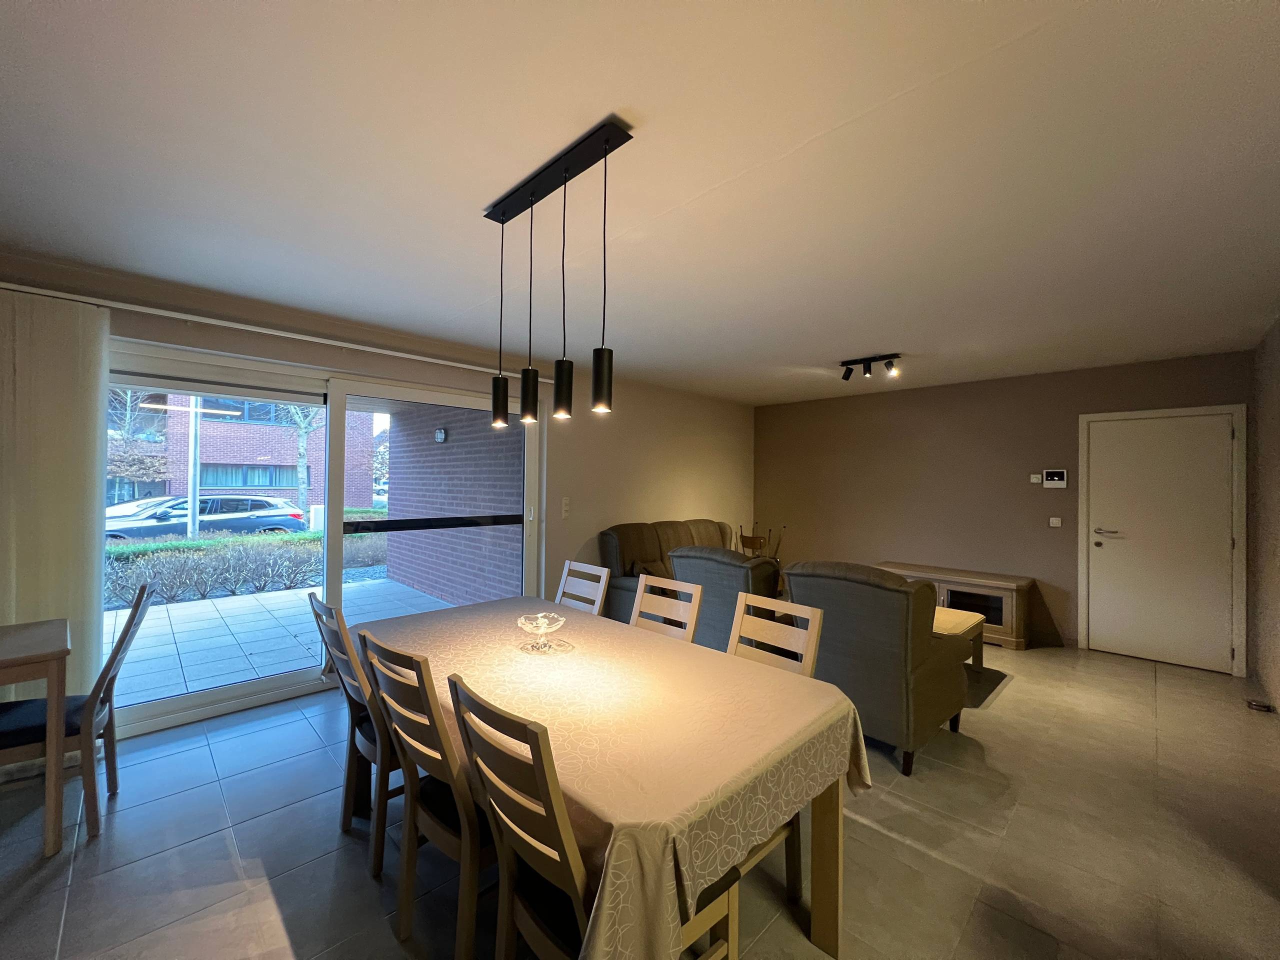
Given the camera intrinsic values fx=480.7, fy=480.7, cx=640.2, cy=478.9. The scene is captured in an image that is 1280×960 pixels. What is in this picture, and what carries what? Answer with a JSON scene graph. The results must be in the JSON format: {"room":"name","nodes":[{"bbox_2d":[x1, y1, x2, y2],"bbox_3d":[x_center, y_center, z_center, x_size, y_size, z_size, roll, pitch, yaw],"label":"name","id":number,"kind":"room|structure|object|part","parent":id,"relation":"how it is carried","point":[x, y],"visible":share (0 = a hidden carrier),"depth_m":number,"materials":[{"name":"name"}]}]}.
{"room":"dining room","nodes":[
{"label":"dining room","id":0,"kind":"room"},
{"bbox_2d":[0,247,752,730],"bbox_3d":[-1.133,0.221,4.053,0.229,2.492,7.489,0,-1,45],"label":"window wall","id":1,"kind":"structure","parent":0,"point":[584,528],"depth_m":4.48,"materials":[{"name":"beige paint"}]},
{"bbox_2d":[1,280,553,382],"bbox_3d":[-2.022,-0.897,3.157,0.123,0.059,3.336,0,-1,45],"label":"curtain rail","id":2,"kind":"object","parent":1,"relation":"attached to","point":[454,364],"visible":0.92,"depth_m":2.78,"materials":[{"name":"white metal"}]},
{"bbox_2d":[0,289,109,717],"bbox_3d":[-3.083,0.239,2.153,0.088,2.269,0.938,0,-1,45],"label":"vertical blind","id":3,"kind":"object","parent":2,"relation":"hanging from","point":[94,485],"visible":0.78,"depth_m":2.35,"materials":[{"name":"fabric"}]},
{"bbox_2d":[104,341,538,742],"bbox_3d":[-2.020,0.344,3.428,0.153,2.104,2.697,0,-1,45],"label":"sliding glass door","id":4,"kind":"structure","parent":1,"relation":"in","point":[226,692],"depth_m":3.22,"materials":[{"name":"glass"}]},
{"bbox_2d":[561,497,570,516],"bbox_3d":[-0.679,0.256,4.359,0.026,0.159,0.062,0,-1,45],"label":"light switch","id":5,"kind":"object","parent":1,"relation":"attached to","point":[565,504],"visible":0.98,"depth_m":4.35,"materials":[{"name":"white plastic"}]},
{"bbox_2d":[0,634,1279,959],"bbox_3d":[0.438,1.502,2.361,5.146,0.107,7.901,0,-1,45],"label":"floor","id":6,"kind":"structure","parent":0,"point":[1013,703],"depth_m":1.89,"materials":[{"name":"tile"}]},
{"bbox_2d":[0,616,71,855],"bbox_3d":[-2.757,1.026,1.720,0.759,0.759,0.945,0,-1,45],"label":"side table","id":7,"kind":"object","parent":6,"relation":"on","point":[51,681],"visible":1,"depth_m":1.82,"materials":[{"name":"brown wood"}]},
{"bbox_2d":[0,582,153,842],"bbox_3d":[-2.458,0.948,1.975,0.453,0.951,0.547,0,-1,45],"label":"dining chair","id":8,"kind":"object","parent":6,"relation":"on","point":[141,592],"visible":0.85,"depth_m":1.95,"materials":[{"name":"wood"}]},
{"bbox_2d":[308,592,401,879],"bbox_3d":[-1.005,0.958,1.998,0.451,0.946,0.520,0,-1,45],"label":"dining chair","id":9,"kind":"object","parent":6,"relation":"on","point":[351,756],"visible":0.45,"depth_m":1.80,"materials":[{"name":"brown wood"}]},
{"bbox_2d":[357,635,488,959],"bbox_3d":[-0.556,0.964,1.574,0.454,0.931,0.523,0,-1,45],"label":"dining chair","id":10,"kind":"object","parent":6,"relation":"on","point":[412,756],"visible":0.61,"depth_m":1.39,"materials":[{"name":"brown wood"}]},
{"bbox_2d":[554,559,611,616],"bbox_3d":[-0.496,0.979,2.757,0.445,0.954,0.523,0,-1,45],"label":"dining chair","id":11,"kind":"object","parent":6,"relation":"on","point":[602,584],"visible":0.3,"depth_m":2.89,"materials":[{"name":"wood"}]},
{"bbox_2d":[447,675,740,959],"bbox_3d":[-0.125,0.958,1.195,0.448,0.948,0.544,0,-1,45],"label":"dining chair","id":12,"kind":"object","parent":6,"relation":"on","point":[536,738],"visible":0.66,"depth_m":1.08,"materials":[{"name":"brown wood"}]},
{"bbox_2d":[352,592,871,959],"bbox_3d":[-0.358,1.053,1.917,2.111,0.722,1.088,0,-1,45],"label":"dining table","id":13,"kind":"object","parent":6,"relation":"on","point":[793,692],"visible":0.83,"depth_m":1.33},
{"bbox_2d":[516,611,565,652],"bbox_3d":[-0.402,0.625,1.953,0.191,0.123,0.190,1,-1,7],"label":"glass bowl","id":14,"kind":"object","parent":13,"relation":"on","point":[544,622],"visible":0.99,"depth_m":1.95,"materials":[{"name":"clear glass"}]},
{"bbox_2d":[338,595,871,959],"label":"tablecloth","id":15,"kind":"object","parent":13,"relation":"on","point":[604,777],"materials":[{"name":"beige fabric"}]},
{"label":"table leg","id":16,"kind":"part","parent":13,"relation":"part of","materials":[{"name":"brown wood"}]},
{"bbox_2d":[629,573,703,643],"bbox_3d":[-0.030,0.973,2.263,0.434,0.960,0.522,0,-1,45],"label":"dining chair","id":17,"kind":"object","parent":6,"relation":"on","point":[693,622],"visible":0.28,"depth_m":2.39,"materials":[{"name":"brown wood"}]},
{"bbox_2d":[600,518,737,624],"bbox_3d":[0.591,0.963,4.924,0.904,0.999,2.083,0,-1,45],"label":"sofa","id":18,"kind":"object","parent":6,"relation":"on","point":[695,523],"visible":0.29,"depth_m":4.57,"materials":[{"name":"grey fabric"}]},
{"bbox_2d":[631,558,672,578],"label":"cushion","id":19,"kind":"object","parent":18,"relation":"on","point":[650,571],"visible":0.33,"depth_m":4.45,"materials":[{"name":"brown fabric"}]},
{"bbox_2d":[668,544,784,649],"bbox_3d":[0.724,0.974,3.724,0.828,0.973,0.909,0,-1,45],"label":"armchair","id":20,"kind":"object","parent":6,"relation":"on","point":[738,568],"visible":0.44,"depth_m":3.38,"materials":[{"name":"grey fabric"}]},
{"bbox_2d":[738,523,785,561],"bbox_3d":[1.429,1.007,5.741,0.524,0.945,0.470,0,-1,45],"label":"wooden chair","id":21,"kind":"object","parent":6,"relation":"on","point":[743,541],"visible":0.47,"depth_m":5.73,"materials":[{"name":"brown wood"}]},
{"bbox_2d":[726,591,824,917],"bbox_3d":[0.348,0.982,1.786,0.441,0.950,0.524,0,-1,45],"label":"dining chair","id":22,"kind":"object","parent":6,"relation":"on","point":[809,668],"visible":0.23,"depth_m":1.84,"materials":[{"name":"brown wood"}]},
{"bbox_2d":[780,561,970,775],"bbox_3d":[1.353,0.965,2.838,0.809,0.990,0.902,0,-1,45],"label":"armchair","id":23,"kind":"object","parent":6,"relation":"on","point":[854,590],"visible":0.79,"depth_m":2.48,"materials":[{"name":"fabric"}]},
{"bbox_2d":[872,561,1034,650],"bbox_3d":[2.981,1.213,4.836,1.432,0.590,0.493,0,-1,45],"label":"tv stand","id":24,"kind":"object","parent":6,"relation":"on","point":[958,587],"visible":0.48,"depth_m":4.41,"materials":[{"name":"brown wood"}]},
{"bbox_2d":[932,605,986,671],"bbox_3d":[2.012,1.257,3.784,1.026,0.450,0.782,0,-1,45],"label":"coffee table","id":25,"kind":"object","parent":6,"relation":"on","point":[971,625],"visible":0.2,"depth_m":3.58,"materials":[{"name":"brown wood"}]},
{"bbox_2d":[1246,698,1274,712],"bbox_3d":[4.039,1.480,3.138,0.107,0.044,0.111,0,-1,45],"label":"door stop","id":26,"kind":"object","parent":6,"relation":"on","point":[1260,705],"visible":0.98,"depth_m":3.12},
{"bbox_2d":[0,0,1279,404],"bbox_3d":[0.527,-1.087,2.585,5.206,0.117,7.434,0,-1,45],"label":"ceiling","id":27,"kind":"structure","parent":0,"point":[881,334],"depth_m":1.63,"materials":[{"name":"white paint"}]},
{"bbox_2d":[480,117,630,432],"bbox_3d":[-0.338,-0.636,1.679,0.777,0.865,0.111,0,-1,45],"label":"pendant light","id":28,"kind":"object","parent":27,"relation":"hanging from","point":[565,170],"visible":0.99,"depth_m":1.63,"materials":[{"name":"black metal"}]},
{"bbox_2d":[840,353,901,380],"bbox_3d":[1.929,-0.941,4.046,0.502,0.158,0.129,0,-1,45],"label":"track light","id":29,"kind":"object","parent":27,"relation":"attached to","point":[846,377],"visible":0.99,"depth_m":4.03,"materials":[{"name":"black metal"}]},
{"bbox_2d":[753,351,1249,667],"bbox_3d":[3.143,0.268,5.171,4.398,2.511,0.188,0,-1,45],"label":"back wall","id":30,"kind":"structure","parent":0,"point":[1069,428],"depth_m":4.91,"materials":[{"name":"brown paint"}]},
{"bbox_2d":[1029,473,1041,483],"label":"thermostat","id":31,"kind":"object","parent":30,"relation":"attached to","point":[1034,480],"visible":0.99,"depth_m":4.53,"materials":[{"name":"white plastic"}]},
{"bbox_2d":[1042,468,1067,487],"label":"video intercom","id":32,"kind":"object","parent":30,"relation":"attached to","point":[1056,477],"visible":0.99,"depth_m":4.46,"materials":[{"name":"white"}]},
{"bbox_2d":[1048,516,1062,527],"bbox_3d":[3.797,0.393,4.401,0.088,0.096,0.015,0,-1,45],"label":"light switch","id":33,"kind":"object","parent":30,"relation":"attached to","point":[1056,525],"visible":0.97,"depth_m":4.40,"materials":[{"name":"white plastic"}]},
{"bbox_2d":[1082,407,1242,676],"bbox_3d":[4.266,0.486,3.978,0.880,2.039,0.101,0,-1,45],"label":"door","id":34,"kind":"structure","parent":30,"relation":"in","point":[1225,436],"depth_m":3.97,"materials":[{"name":"white paint"}]},
{"bbox_3d":[4.010,0.462,4.164,0.178,0.063,0.124,0,-1,45],"label":"door handle","id":35,"kind":"part","parent":34,"relation":"part of","materials":[{"name":"silver metal"}]},
{"bbox_2d":[1248,317,1279,713],"bbox_3d":[2.231,0.215,1.104,0.172,2.515,7.222,0,-1,45],"label":"right wall","id":36,"kind":"structure","parent":0,"point":[1276,372],"depth_m":3.26,"materials":[{"name":"paint"}]},
{"label":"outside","id":37,"kind":"structure","parent":0,"visible":0},
{"bbox_2d":[110,389,376,510],"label":"brick building","id":38,"kind":"structure","parent":37,"point":[253,453],"materials":[{"name":"brick"}]},
{"bbox_2d":[105,575,450,709],"label":"patio","id":39,"kind":"structure","parent":37,"point":[210,609],"depth_m":4.45,"materials":[{"name":"grey tile"}]},
{"bbox_2d":[383,403,523,610],"bbox_3d":[-2.202,-0.072,6.050,4.195,3.308,0.314,0,-1,45],"label":"brick wall","id":40,"kind":"structure","parent":37,"point":[425,584],"depth_m":5.93,"materials":[{"name":"brick"}]},
{"bbox_2d":[434,427,447,442],"bbox_3d":[-2.386,-0.523,5.721,0.132,0.170,0.094,0,-1,45],"label":"outdoor wall lamp","id":41,"kind":"object","parent":40,"relation":"attached to","point":[441,436],"visible":0.93,"depth_m":5.69,"materials":[{"name":"black"}]},
{"label":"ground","id":42,"kind":"structure","parent":37,"visible":0},
{"bbox_2d":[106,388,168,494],"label":"tree","id":43,"kind":"object","parent":42,"relation":"on","point":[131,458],"visible":0.47,"materials":[{"name":"plant"}]},
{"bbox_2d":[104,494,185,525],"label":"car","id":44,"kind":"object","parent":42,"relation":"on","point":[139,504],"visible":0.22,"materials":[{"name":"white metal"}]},
{"bbox_2d":[186,396,200,538],"bbox_3d":[-8.770,-1.429,9.456,0.149,6.387,0.547,0,-1,45],"label":"lamp post","id":45,"kind":"object","parent":42,"relation":"on","point":[192,490],"visible":0.47,"depth_m":9.40,"materials":[{"name":"white metal"}]},
{"bbox_2d":[103,492,310,541],"bbox_3d":[-11.036,1.175,11.963,1.859,1.511,4.372,0,-1,45],"label":"car","id":46,"kind":"object","parent":42,"relation":"on","point":[263,506],"visible":0.56,"depth_m":11.58,"materials":[{"name":"metal"}]},
{"bbox_2d":[103,529,390,605],"bbox_3d":[-6.244,1.306,7.084,0.944,0.878,5.897,0,-1,45],"label":"hedge","id":47,"kind":"object","parent":42,"relation":"on","point":[200,544],"visible":0.64,"depth_m":7.04,"materials":[{"name":"green plant"}]},
{"bbox_2d":[272,401,324,516],"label":"tree","id":48,"kind":"object","parent":42,"relation":"on","point":[300,436],"visible":0.28,"materials":[{"name":"grey plant"}]}
]}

[What the exercise asks]: Say how many lines in the data above contain the string "brick", and give no other output.

[Written answer]: 2